Former NFL players' brains may show marker for cognitive issues

(CNN) -- A marker for later cognitive problems may be starting to show up in the brain tissue of former National Football League players.

According to a study published Monday in JAMA Neurology, researchers found that cognitive problems and depression are more common among aging NFL players with a history of concussion. But brain damage and mood problems among some segments of the NFL population is not stunning news anymore.

What has got scientists slightly giddy are those markers: Poor performance on cognitive tests also showing up on sophisticated brain scans. It suggests that damage post-concussion could some day be detectable by scanning the brain.

"We found some interesting markers that may help explain what is going on in the brain when people start developing (long-term) problems," said Dr. John Hart, medical science director of the BrainHealth Institute for Athletes at the University of Texas at Dallas and lead author of the study.

Hart and colleagues studied 34 former NFL players, and were able to do brain scans on 26 of them; they measured blood flow and white matter changes in their brain tissue.

White matter is brain tissue that acts as a sort of conveyor belt for signals traveling to different brain regions. When white matter is damaged - think about that conveyor belt veering off-course or stopping altogether - problems crop up with cognition, or thinking ability.

It was problems with white matter among players that caught study authors' interest.

For example, a player who performed poorly on a test of word choice on a later brain scan might also have subtle damage in areas governing language. Players who struggled on tests of memory might be found to have abnormalities or damage to areas of the brain associated with memory.

Those subtle problems were found in some players, but since the study group was so small, the association is still pretty thin.

Also, white matter problems tend to be "subtle and not specific," according to an editorial by Dr. Roman Diaz-Arrastia and Dr.

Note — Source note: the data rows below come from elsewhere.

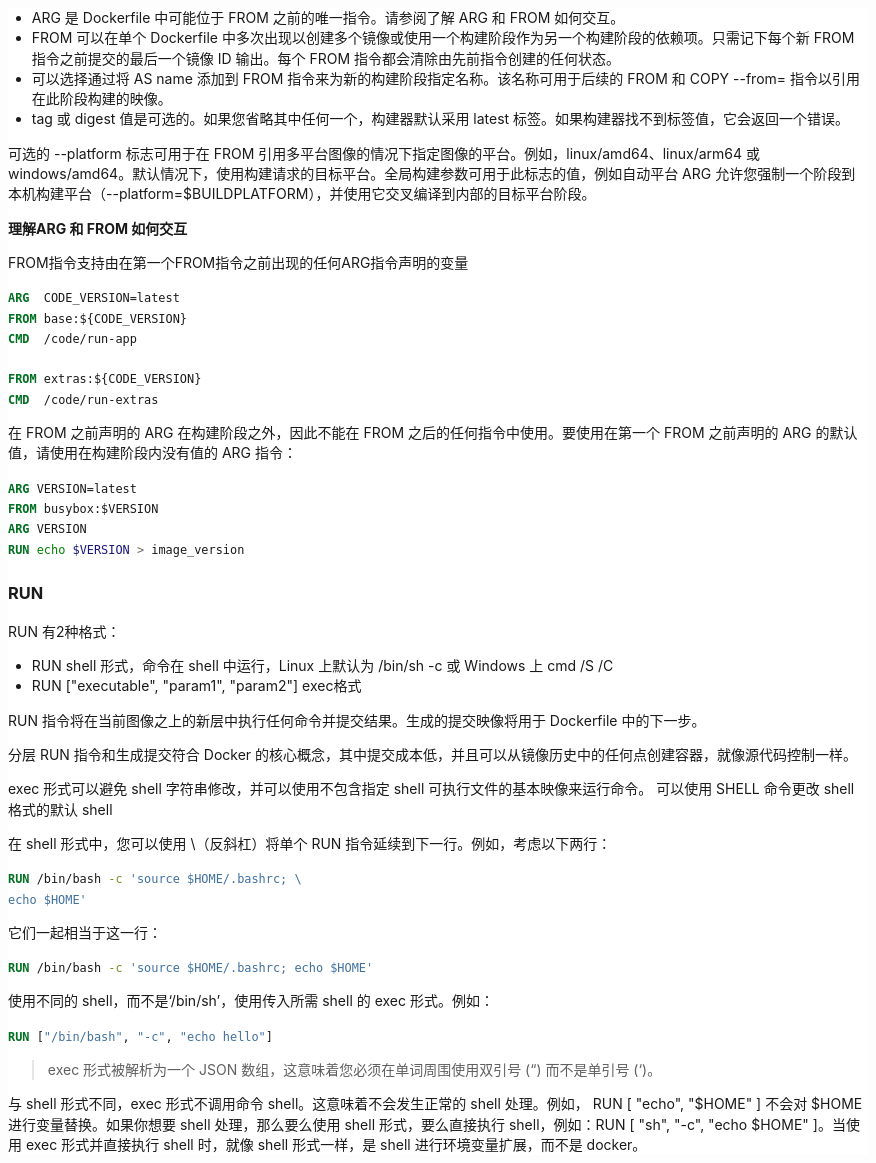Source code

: - ARG 是 Dockerfile 中可能位于 FROM 之前的唯一指令。请参阅了解 ARG 和 FROM 如何交互。 
- FROM 可以在单个 Dockerfile 中多次出现以创建多个镜像或使用一个构建阶段作为另一个构建阶段的依赖项。只需记下每个新 FROM 指令之前提交的最后一个镜像 ID 输出。每个 FROM 指令都会清除由先前指令创建的任何状态。 
- 可以选择通过将 AS name 添加到 FROM 指令来为新的构建阶段指定名称。该名称可用于后续的 FROM 和 COPY --from=<name> 指令以引用在此阶段构建的映像。 
- tag 或 digest 值是可选的。如果您省略其中任何一个，构建器默认采用 latest 标签。如果构建器找不到标签值，它会返回一个错误。 

可选的 --platform 标志可用于在 FROM 引用多平台图像的情况下指定图像的平台。例如，linux/amd64、linux/arm64 或 windows/amd64。默认情况下，使用构建请求的目标平台。全局构建参数可用于此标志的值，例如自动平台 ARG 允许您强制一个阶段到本机构建平台（--platform=$BUILDPLATFORM），并使用它交叉编译到内部的目标平台阶段。

**理解ARG 和 FROM 如何交互**

FROM指令支持由在第一个FROM指令之前出现的任何ARG指令声明的变量
```dockerfile
ARG  CODE_VERSION=latest
FROM base:${CODE_VERSION}
CMD  /code/run-app

FROM extras:${CODE_VERSION}
CMD  /code/run-extras
```
在 FROM 之前声明的 ARG 在构建阶段之外，因此不能在 FROM 之后的任何指令中使用。要使用在第一个 FROM 之前声明的 ARG 的默认值，请使用在构建阶段内没有值的 ARG 指令：
```dockerfile
ARG VERSION=latest
FROM busybox:$VERSION
ARG VERSION
RUN echo $VERSION > image_version
```

### RUN
RUN 有2种格式：

- RUN <command> shell 形式，命令在 shell 中运行，Linux 上默认为 /bin/sh -c 或 Windows 上 cmd /S /C
- RUN ["executable", "param1", "param2"] exec格式

RUN 指令将在当前图像之上的新层中执行任何命令并提交结果。生成的提交映像将用于 Dockerfile 中的下一步。 

分层 RUN 指令和生成提交符合 Docker 的核心概念，其中提交成本低，并且可以从镜像历史中的任何点创建容器，就像源代码控制一样。 

exec 形式可以避免 shell 字符串修改，并可以使用不包含指定 shell 可执行文件的基本映像来运行命令。 可以使用 SHELL 命令更改 shell 格式的默认 shell

在 shell 形式中，您可以使用 \（反斜杠）将单个 RUN 指令延续到下一行。例如，考虑以下两行：
```dockerfile
RUN /bin/bash -c 'source $HOME/.bashrc; \
echo $HOME'
```
它们一起相当于这一行：
```dockerfile
RUN /bin/bash -c 'source $HOME/.bashrc; echo $HOME'
```
使用不同的 shell，而不是‘/bin/sh’，使用传入所需 shell 的 exec 形式。例如：
```dockerfile
RUN ["/bin/bash", "-c", "echo hello"]
```
> exec 形式被解析为一个 JSON 数组，这意味着您必须在单词周围使用双引号 (“) 而不是单引号 (‘)。

与 shell 形式不同，exec 形式不调用命令 shell。这意味着不会发生正常的 shell 处理。例如， RUN [ "echo", "$HOME" ] 不会对 $HOME 进行变量替换。如果你想要 shell 处理，那么要么使用 shell 形式，要么直接执行 shell，例如：RUN [ "sh", "-c", "echo $HOME" ]。当使用 exec 形式并直接执行 shell 时，就像 shell 形式一样，是 shell 进行环境变量扩展，而不是 docker。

Daniel Perl, both with the Center for Neuroscience and Regenerative Medicine at the Uniformed Services University of the Health Sciences.

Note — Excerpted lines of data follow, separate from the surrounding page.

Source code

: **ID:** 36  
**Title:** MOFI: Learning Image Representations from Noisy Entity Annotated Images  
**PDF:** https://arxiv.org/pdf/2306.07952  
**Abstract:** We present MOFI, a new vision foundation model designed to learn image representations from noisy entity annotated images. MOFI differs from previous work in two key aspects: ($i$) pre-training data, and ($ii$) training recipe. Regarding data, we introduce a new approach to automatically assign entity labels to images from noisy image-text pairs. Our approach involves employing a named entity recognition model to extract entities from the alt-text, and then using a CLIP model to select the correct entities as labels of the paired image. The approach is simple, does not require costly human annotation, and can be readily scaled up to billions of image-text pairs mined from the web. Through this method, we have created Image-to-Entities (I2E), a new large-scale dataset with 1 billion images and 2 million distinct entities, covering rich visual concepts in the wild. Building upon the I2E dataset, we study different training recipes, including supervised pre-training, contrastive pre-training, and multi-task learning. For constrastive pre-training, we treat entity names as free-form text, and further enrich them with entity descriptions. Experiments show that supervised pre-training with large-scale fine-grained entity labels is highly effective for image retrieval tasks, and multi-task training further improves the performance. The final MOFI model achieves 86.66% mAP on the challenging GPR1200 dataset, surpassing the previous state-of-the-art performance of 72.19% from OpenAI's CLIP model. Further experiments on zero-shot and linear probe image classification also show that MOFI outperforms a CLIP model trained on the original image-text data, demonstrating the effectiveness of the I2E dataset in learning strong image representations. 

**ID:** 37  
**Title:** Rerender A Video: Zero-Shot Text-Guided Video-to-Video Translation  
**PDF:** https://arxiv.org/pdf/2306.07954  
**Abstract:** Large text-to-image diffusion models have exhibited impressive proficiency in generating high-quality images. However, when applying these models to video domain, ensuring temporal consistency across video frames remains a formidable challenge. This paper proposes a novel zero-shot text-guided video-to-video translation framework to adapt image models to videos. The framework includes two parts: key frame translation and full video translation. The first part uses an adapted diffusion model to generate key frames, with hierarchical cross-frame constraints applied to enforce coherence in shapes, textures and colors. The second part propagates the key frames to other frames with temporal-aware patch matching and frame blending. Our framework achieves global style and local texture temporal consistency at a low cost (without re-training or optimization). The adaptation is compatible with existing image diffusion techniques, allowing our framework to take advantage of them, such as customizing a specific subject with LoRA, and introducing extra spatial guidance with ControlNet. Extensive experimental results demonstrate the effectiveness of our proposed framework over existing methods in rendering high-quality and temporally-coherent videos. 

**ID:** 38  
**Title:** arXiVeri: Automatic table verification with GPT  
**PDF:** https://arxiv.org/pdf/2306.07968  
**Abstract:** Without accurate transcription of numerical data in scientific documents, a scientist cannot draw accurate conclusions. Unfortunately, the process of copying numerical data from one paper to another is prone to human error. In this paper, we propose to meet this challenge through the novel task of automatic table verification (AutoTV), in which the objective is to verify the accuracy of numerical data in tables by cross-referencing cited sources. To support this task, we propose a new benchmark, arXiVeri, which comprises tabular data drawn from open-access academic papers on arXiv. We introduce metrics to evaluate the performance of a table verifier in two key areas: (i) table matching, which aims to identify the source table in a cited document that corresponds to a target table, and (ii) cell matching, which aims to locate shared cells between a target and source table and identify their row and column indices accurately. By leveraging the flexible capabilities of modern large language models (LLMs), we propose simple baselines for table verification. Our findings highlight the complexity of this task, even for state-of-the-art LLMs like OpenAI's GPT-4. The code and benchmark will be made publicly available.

Another issue: The average age of players found to have cognitive problems in the study was 66, an age when cognitive problems are typical - "common in normal aging, Alzheimer's disease, and other neurologic disorders," said Diaz-Arrastia and Perl.

"Ideally, they would be taking these scans in a younger group, say 45, 50, 55 years old," said Kevin Guskiewicz, director of the Center for the Study of Retired Athletes at The University of North Carolina at Chapel Hill. "You don't need a marker to find cognitive impairment in a 66-year-old."

Ideally, the brain scan should be a way to predict disease, not just confirm it.

Still, Guskiewicz, who was not involved with this research, agrees that even a possible glimpse into the progression of brain diseases thought to be associated with concussion - early dementia and chronic traumatic encephalopathy - is a step in a positive direction for researchers.

"We may be working closer to an imaging marker for concussion, but it will require more longitudinal studies," he said.

"The main value of the study is that it potentially identifies a novel target for measuring disease progression and developing therapies," added Diaz-Arrastia and Perl.

But it will likely take years before the target materializes.

Hart agrees that further study should be done, and he plans to continue following the current crop of players he has scanned, and add more. While he is hopeful that he and colleagues will hone in on a marker, in the meantime he is stressing depression screening for former NFL players.

"We saw a lot of depression that was not diagnosed, and we were surprised by that," said Hart.

Another finding of the study is that not everyone who plays football will suffer cognitive problems: 20 of the 34 former players studied were cognitively normal.

"The fact is, if you look at all these studies overall, a lot of individuals don't have problems," said Hart. "It is not a fait accompli that everyone is going to have a problem."